Positive Thinking will:
- provide a mental and emotional template for taking challenges on board and seeing the benefits inherent in them
- help young people to find ways to turn disappointments into opportunities
- offer a conceptual and metaphorical framework for framing a vision of personal growth and development
- facilitate the realisation that they have the potential to gain from many situations
- empower them to face positively all the challenges that life offers.
The structure of the book
This resource includes: 15 different units with questions that are designed to encourage the pupils to explore and think about the issues related to the learning aims and objectives, the units tackle the following issues:
Unit 1: Becoming a Mental Athlete
Unit 2: Rising to a Challenge
Unit 3: The Benefits of a Challenge
Unit 4: Developing Resilience
Unit 5: Developing Tools for Expressing Feelings and Experiences
Unit 6: Developing Inner Strength and Resourcefulness
Unit 7: The Challenge Posed by Change
Unit 8: Drawing on Goodness to Build Wellbeing
Unit 9: Thinking Independently
Unit 10: Celebrating Success and Achievement
Unit 11: Weakening Mental Muscle
Unit 12: An Exploration of Bullying
Unit 13: Managing Angry Feelings
Unit 14: Taking Responsibility
Unit 15: Being Part of a Team
Each unit contains an overview of the theme dealt with in the unit, a list of learning intentions.
Short stories
These can be used to guide discussion and as a tool to give an extra emotional dimension to the particular issue under discussion. The stories are normally accompanied by questions.
Mental Athletes Study
Another important component is the mental athletes study, in which people drawn from many areas of cultural and sporting life are highlighted in order to offer inspiration and act as a model for the qualities and features that constitute a good mental athlete.
Circle Time Practice
If the bulk of discussion is going to take place during Circle Time, the pupils should be encouraged to adhere to good Circle Time practice. The principle that everyone has an equal voice would be a sound principle upon which to constitute the circle.
Code of Conduct
This can be agreed by asking the pupils to either remind themselves, of or come up with, rules for good Circle Time cohesion.

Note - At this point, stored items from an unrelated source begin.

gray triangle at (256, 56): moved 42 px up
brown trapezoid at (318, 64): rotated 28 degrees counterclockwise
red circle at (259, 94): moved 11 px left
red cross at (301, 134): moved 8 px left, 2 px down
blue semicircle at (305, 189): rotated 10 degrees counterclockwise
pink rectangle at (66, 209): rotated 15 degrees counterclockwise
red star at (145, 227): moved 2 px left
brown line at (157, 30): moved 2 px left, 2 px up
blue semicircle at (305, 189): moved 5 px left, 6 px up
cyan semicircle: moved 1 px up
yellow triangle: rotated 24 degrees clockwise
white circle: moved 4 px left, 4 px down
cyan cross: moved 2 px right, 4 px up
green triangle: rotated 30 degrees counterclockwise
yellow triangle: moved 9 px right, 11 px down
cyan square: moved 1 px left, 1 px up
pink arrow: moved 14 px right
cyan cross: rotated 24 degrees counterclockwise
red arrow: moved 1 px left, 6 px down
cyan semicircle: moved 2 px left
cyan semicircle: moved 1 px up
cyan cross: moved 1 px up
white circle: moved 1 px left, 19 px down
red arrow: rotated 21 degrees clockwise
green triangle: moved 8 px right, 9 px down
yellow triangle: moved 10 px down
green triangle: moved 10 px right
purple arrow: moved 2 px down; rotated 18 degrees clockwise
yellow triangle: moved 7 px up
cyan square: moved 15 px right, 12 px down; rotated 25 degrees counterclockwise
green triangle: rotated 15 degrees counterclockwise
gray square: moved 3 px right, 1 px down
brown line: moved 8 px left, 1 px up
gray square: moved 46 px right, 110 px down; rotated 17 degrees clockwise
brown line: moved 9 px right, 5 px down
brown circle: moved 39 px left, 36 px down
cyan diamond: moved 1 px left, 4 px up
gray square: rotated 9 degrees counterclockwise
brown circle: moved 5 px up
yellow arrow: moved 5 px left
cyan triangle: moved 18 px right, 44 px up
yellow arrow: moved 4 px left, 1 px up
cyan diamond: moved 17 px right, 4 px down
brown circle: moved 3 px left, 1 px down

For example, the list could include listening to others, only talking when they have an object in their hand, keeping issues confidential to the circle, not putting others down or laughing at or ridiculing their suggestions.
Games
Warm-up games can be played, such as Chinese Whispers, where the pupils are asked to send a story round the circle by whispering it in the ear of another. This, and other games of this nature, can provide a light-hearted means of encouraging the children to focus, as well as hone their listening skills.
Activity Pages
All of the units are followed up by activity pages that are designed to further individual learning about the topics investigated or those that are closely related.
Plenary
A plenary is added to consolidate, reinforce and offer a brief review of what has been learned. In most cases, at the end of the unit, mention will be given to how issues might be further explored and developed under the heading of Follow-up Activities.
Drama Activities
Links are offered to drama activities in order to give children a chance to practise thinking through some of the issues that they are learning about.
Mental Athletes Game
This is a progressive-style board game that is intended to further highlight all the principles that lead to the building of mental muscle and therefore greater emotional balance and wellbeing.
Interactive Whiteboards
Interactive whiteboards (IWBs) could be a useful and supportive tool, from the point of view of calling up images, finding additional resources and projecting the stories for whole-class access.